(DATA RECORDS Opens)

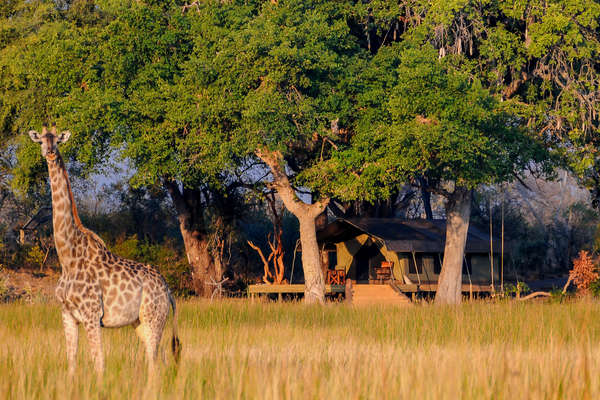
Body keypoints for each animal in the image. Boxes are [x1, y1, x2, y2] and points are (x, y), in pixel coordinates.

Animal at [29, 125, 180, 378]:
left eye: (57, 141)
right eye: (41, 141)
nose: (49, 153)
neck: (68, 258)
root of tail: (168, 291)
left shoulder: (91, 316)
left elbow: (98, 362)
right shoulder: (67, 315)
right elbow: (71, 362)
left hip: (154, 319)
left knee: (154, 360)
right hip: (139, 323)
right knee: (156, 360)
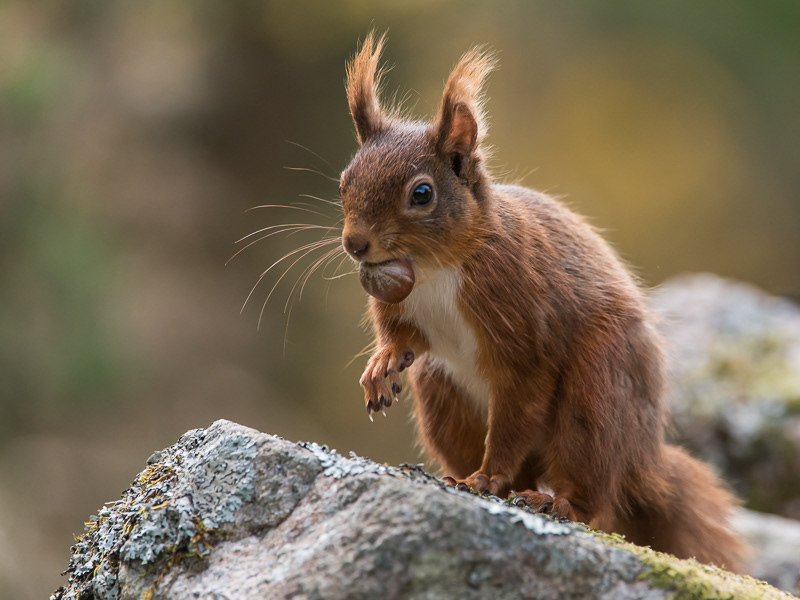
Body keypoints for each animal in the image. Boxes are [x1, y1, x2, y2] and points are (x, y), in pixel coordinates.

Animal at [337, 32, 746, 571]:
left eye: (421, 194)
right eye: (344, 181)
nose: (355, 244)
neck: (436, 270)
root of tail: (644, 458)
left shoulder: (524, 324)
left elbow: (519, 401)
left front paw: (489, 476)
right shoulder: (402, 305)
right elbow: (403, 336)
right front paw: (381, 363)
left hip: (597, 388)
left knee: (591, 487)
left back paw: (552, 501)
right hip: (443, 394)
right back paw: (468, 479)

(DATA RECORDS Closes)
(DATA RECORDS Opens)

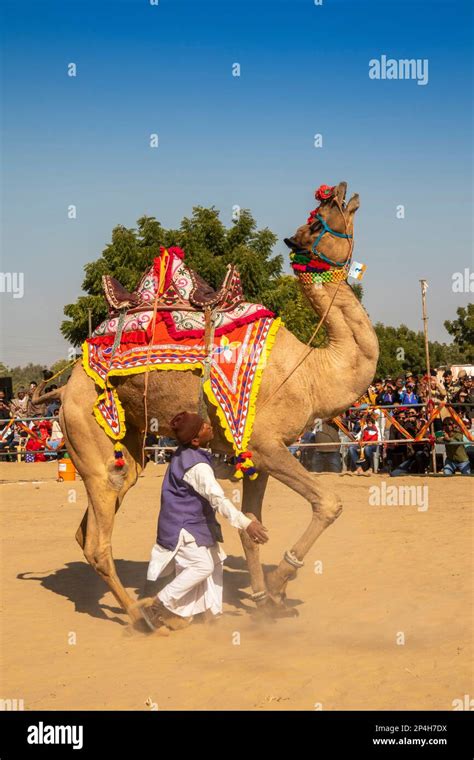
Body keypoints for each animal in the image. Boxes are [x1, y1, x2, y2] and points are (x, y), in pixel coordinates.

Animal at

(DATA RECORDS Closes)
(DATA RECORDS Opens)

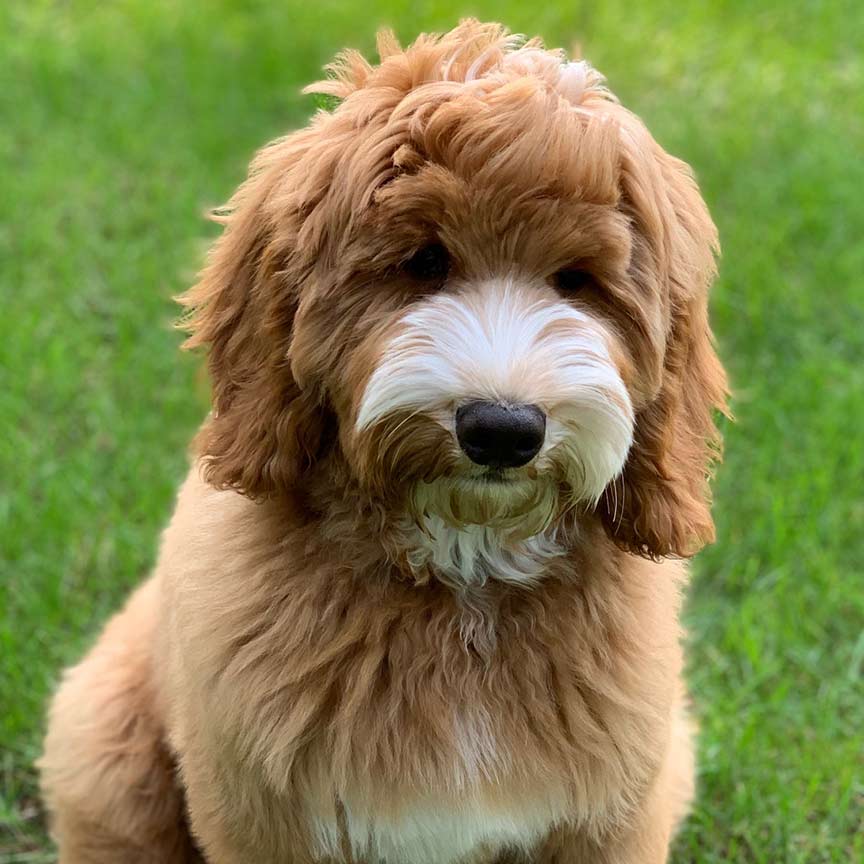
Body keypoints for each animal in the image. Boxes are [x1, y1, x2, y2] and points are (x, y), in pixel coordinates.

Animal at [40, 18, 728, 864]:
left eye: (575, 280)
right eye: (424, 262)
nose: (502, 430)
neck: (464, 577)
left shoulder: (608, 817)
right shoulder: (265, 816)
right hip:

(DATA RECORDS Closes)

*WHAT IS BEING ASKED*:
Only the lines above starting at the line that holds "left hip: (597, 388)" and ending at the line that holds "right back paw: (468, 479)" are to be repeated, exactly and in full.

*RESPONSE AREA*:
left hip: (597, 388)
left knee: (591, 487)
left back paw: (552, 501)
right hip: (443, 394)
right back paw: (468, 479)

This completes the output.